**** INPUT MATERIAL

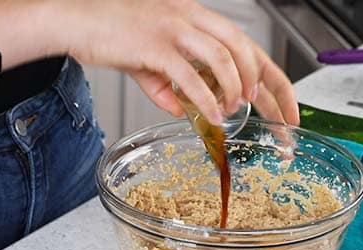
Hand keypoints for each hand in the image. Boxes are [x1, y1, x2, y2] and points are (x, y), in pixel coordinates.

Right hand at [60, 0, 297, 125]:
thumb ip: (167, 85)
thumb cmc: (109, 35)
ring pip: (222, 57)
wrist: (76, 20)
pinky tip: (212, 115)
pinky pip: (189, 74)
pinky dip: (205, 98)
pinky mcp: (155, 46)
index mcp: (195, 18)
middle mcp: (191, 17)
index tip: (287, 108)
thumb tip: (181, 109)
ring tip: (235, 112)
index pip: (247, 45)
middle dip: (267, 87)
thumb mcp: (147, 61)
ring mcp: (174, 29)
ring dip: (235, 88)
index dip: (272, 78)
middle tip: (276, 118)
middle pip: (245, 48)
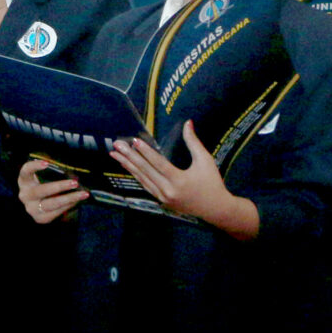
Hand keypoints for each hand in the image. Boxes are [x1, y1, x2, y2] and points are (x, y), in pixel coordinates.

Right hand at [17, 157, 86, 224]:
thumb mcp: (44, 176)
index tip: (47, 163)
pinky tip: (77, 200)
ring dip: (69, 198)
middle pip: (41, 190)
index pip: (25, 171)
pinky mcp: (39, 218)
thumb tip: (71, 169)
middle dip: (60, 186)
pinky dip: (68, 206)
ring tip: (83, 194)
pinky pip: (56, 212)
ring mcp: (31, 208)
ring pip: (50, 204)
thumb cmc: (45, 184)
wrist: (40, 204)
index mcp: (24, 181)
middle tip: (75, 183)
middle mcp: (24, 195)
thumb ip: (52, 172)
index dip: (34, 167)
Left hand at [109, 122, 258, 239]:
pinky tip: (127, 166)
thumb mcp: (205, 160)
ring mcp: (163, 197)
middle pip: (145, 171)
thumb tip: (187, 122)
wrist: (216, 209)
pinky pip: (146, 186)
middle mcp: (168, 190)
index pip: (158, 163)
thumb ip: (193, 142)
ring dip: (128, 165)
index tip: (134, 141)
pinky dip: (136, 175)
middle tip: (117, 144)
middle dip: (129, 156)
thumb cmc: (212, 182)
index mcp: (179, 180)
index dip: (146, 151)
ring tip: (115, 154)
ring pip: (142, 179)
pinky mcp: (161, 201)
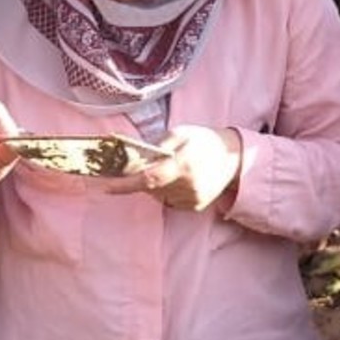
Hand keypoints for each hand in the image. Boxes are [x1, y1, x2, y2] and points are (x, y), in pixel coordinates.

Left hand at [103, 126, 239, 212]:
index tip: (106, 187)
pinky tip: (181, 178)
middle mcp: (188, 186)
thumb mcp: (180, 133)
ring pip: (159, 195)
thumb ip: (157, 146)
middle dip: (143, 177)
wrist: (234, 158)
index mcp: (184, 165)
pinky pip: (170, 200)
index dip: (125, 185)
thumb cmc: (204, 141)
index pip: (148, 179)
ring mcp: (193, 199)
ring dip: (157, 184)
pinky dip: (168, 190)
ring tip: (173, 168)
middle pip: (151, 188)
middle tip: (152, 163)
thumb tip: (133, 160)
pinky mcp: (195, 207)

********
**** INPUT MATERIAL

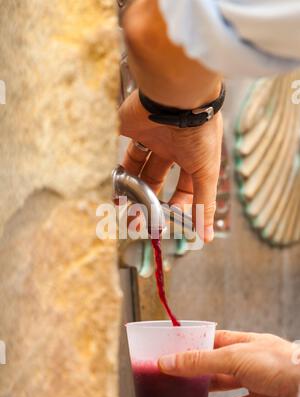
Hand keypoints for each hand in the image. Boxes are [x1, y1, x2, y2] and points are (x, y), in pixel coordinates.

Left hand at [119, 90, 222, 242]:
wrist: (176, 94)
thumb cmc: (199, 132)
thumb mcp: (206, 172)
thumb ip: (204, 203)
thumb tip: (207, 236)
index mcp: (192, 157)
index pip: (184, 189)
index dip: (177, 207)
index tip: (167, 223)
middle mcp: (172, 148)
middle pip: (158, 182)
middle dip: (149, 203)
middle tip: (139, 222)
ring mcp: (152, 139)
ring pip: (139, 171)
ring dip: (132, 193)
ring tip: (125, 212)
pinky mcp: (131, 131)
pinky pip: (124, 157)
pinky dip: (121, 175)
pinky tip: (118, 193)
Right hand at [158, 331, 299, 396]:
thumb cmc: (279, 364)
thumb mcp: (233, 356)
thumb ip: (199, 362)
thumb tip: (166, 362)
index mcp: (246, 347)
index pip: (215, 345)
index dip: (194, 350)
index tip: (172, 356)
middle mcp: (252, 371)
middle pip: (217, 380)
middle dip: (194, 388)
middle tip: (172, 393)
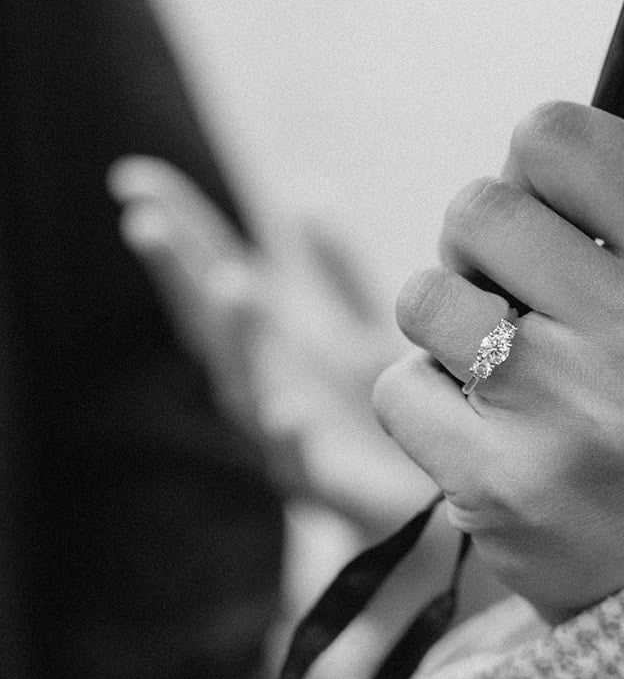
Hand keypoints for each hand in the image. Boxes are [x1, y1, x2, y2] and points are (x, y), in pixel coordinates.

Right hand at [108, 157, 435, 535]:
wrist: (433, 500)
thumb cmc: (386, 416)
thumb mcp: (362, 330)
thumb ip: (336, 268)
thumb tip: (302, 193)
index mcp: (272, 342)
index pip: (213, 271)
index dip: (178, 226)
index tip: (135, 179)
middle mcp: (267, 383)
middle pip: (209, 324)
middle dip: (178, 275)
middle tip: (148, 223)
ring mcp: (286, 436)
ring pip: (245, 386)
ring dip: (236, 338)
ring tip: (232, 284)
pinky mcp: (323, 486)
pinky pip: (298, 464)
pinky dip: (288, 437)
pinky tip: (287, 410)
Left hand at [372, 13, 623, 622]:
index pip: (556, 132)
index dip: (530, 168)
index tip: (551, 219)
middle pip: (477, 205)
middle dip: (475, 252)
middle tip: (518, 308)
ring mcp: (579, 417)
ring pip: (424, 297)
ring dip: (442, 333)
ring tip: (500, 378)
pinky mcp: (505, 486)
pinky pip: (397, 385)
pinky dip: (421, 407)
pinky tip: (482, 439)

********
**** INPUT MATERIAL

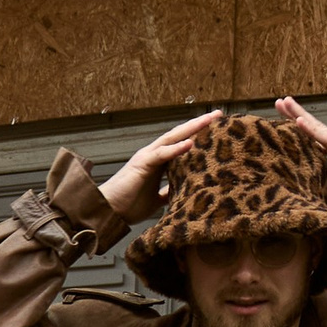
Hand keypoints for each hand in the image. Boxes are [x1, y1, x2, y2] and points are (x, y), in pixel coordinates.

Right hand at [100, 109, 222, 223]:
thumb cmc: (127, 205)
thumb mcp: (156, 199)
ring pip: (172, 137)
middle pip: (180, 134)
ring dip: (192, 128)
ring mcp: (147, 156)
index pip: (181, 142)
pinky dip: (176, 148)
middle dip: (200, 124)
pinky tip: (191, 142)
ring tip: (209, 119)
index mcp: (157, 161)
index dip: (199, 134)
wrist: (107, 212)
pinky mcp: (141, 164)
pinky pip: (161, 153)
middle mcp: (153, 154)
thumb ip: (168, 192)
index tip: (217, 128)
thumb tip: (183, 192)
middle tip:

********

# [EXERCISE DIRECTIONS]
From the line holding "index mcp: (184, 165)" to the line holding "middle tip: (152, 163)", inclusive, restate each line above exactly as written.

# [SOLUTION FOR THIS PROBLEM]
index mcp: (184, 165)
pinky pip: (170, 200)
index dip: (125, 185)
thumb cmc: (204, 141)
index pip: (148, 179)
ring mcp: (193, 199)
ring dip: (157, 184)
pinky dip: (168, 190)
ring tip: (173, 168)
middle pip: (151, 188)
middle tip: (152, 163)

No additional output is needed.